▸ **THE RECORDS**:
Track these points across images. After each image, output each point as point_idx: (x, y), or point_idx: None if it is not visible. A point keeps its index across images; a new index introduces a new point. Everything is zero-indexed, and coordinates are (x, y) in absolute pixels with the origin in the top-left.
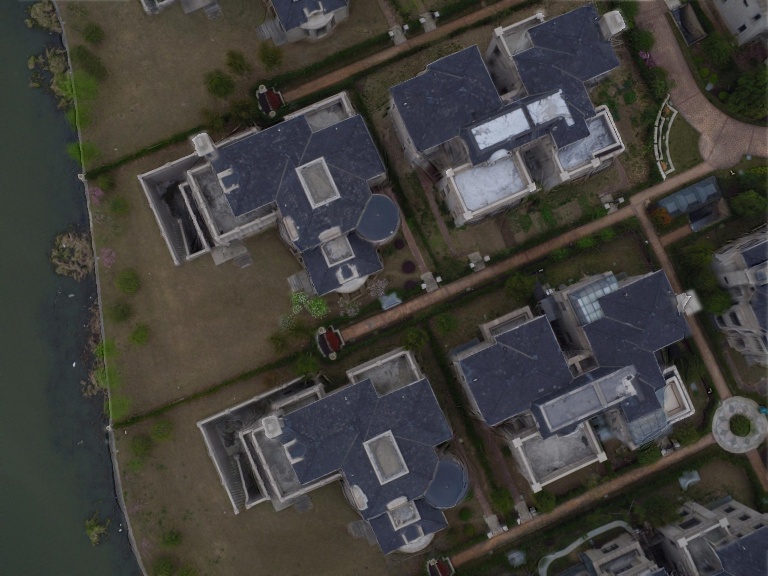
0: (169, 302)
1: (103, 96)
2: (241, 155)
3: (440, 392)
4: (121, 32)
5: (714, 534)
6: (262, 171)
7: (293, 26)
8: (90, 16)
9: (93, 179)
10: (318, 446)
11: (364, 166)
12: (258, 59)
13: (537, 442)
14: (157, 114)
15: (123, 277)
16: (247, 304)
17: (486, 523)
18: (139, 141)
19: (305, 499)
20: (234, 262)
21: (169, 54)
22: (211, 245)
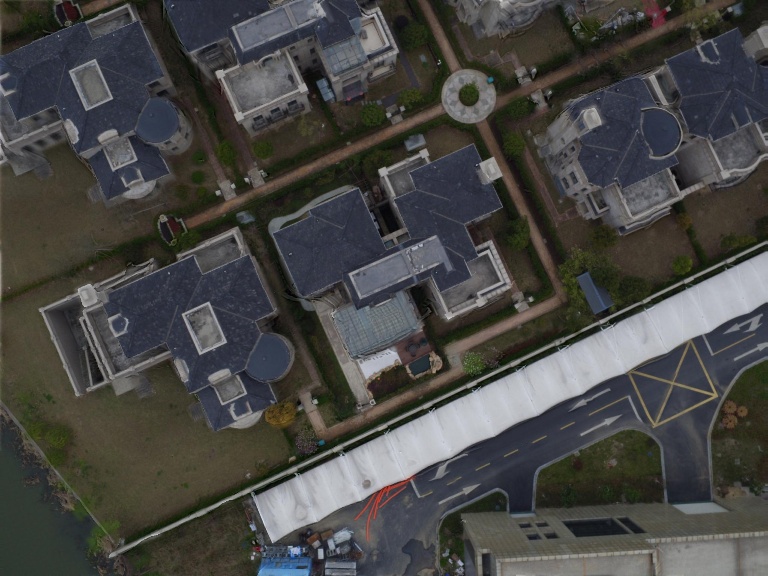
0: None
1: None
2: None
3: (154, 37)
4: None
5: (415, 165)
6: None
7: None
8: None
9: None
10: (26, 74)
11: None
12: None
13: (244, 80)
14: None
15: None
16: None
17: (220, 188)
18: None
19: (44, 164)
20: None
21: None
22: None
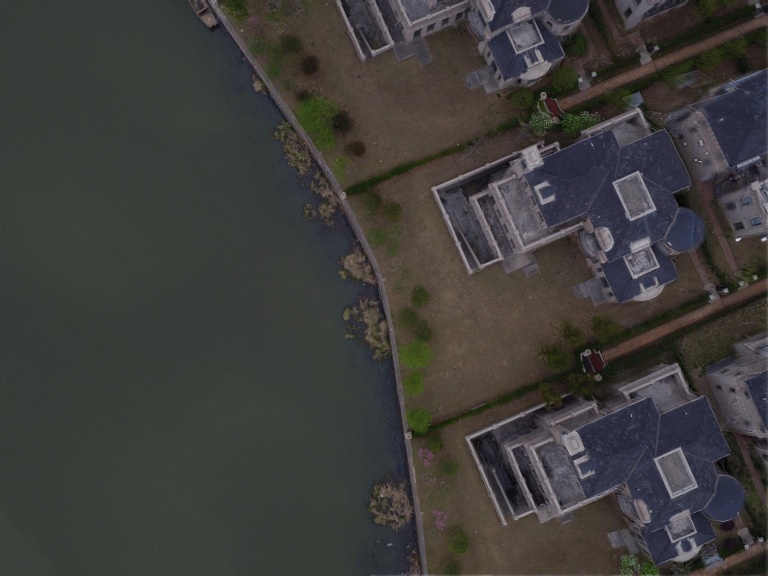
0: (495, 559)
1: (426, 354)
2: (597, 442)
3: None
4: (443, 291)
5: None
6: (620, 460)
7: (627, 299)
8: (411, 274)
9: (418, 437)
10: None
11: (714, 451)
12: (577, 318)
13: None
14: (480, 373)
15: (458, 541)
16: (569, 560)
17: None
18: (463, 400)
19: None
20: (557, 519)
21: (489, 312)
22: (537, 505)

▸ **GIVEN EXERCISE**:
Locate each line in the listing above that contains the word "across" with the same capitalization, and copy every such line in full.

▸ **WORKED ANSWER**:
Track these points across images. After each image, output each point as point_idx: (x, y), or point_idx: None if it is not visible. A point keeps its index across images; a new index introduces a new point. Everything is zero-indexed, and coordinates are (x, y) in absolute pixels with the origin in the top-left.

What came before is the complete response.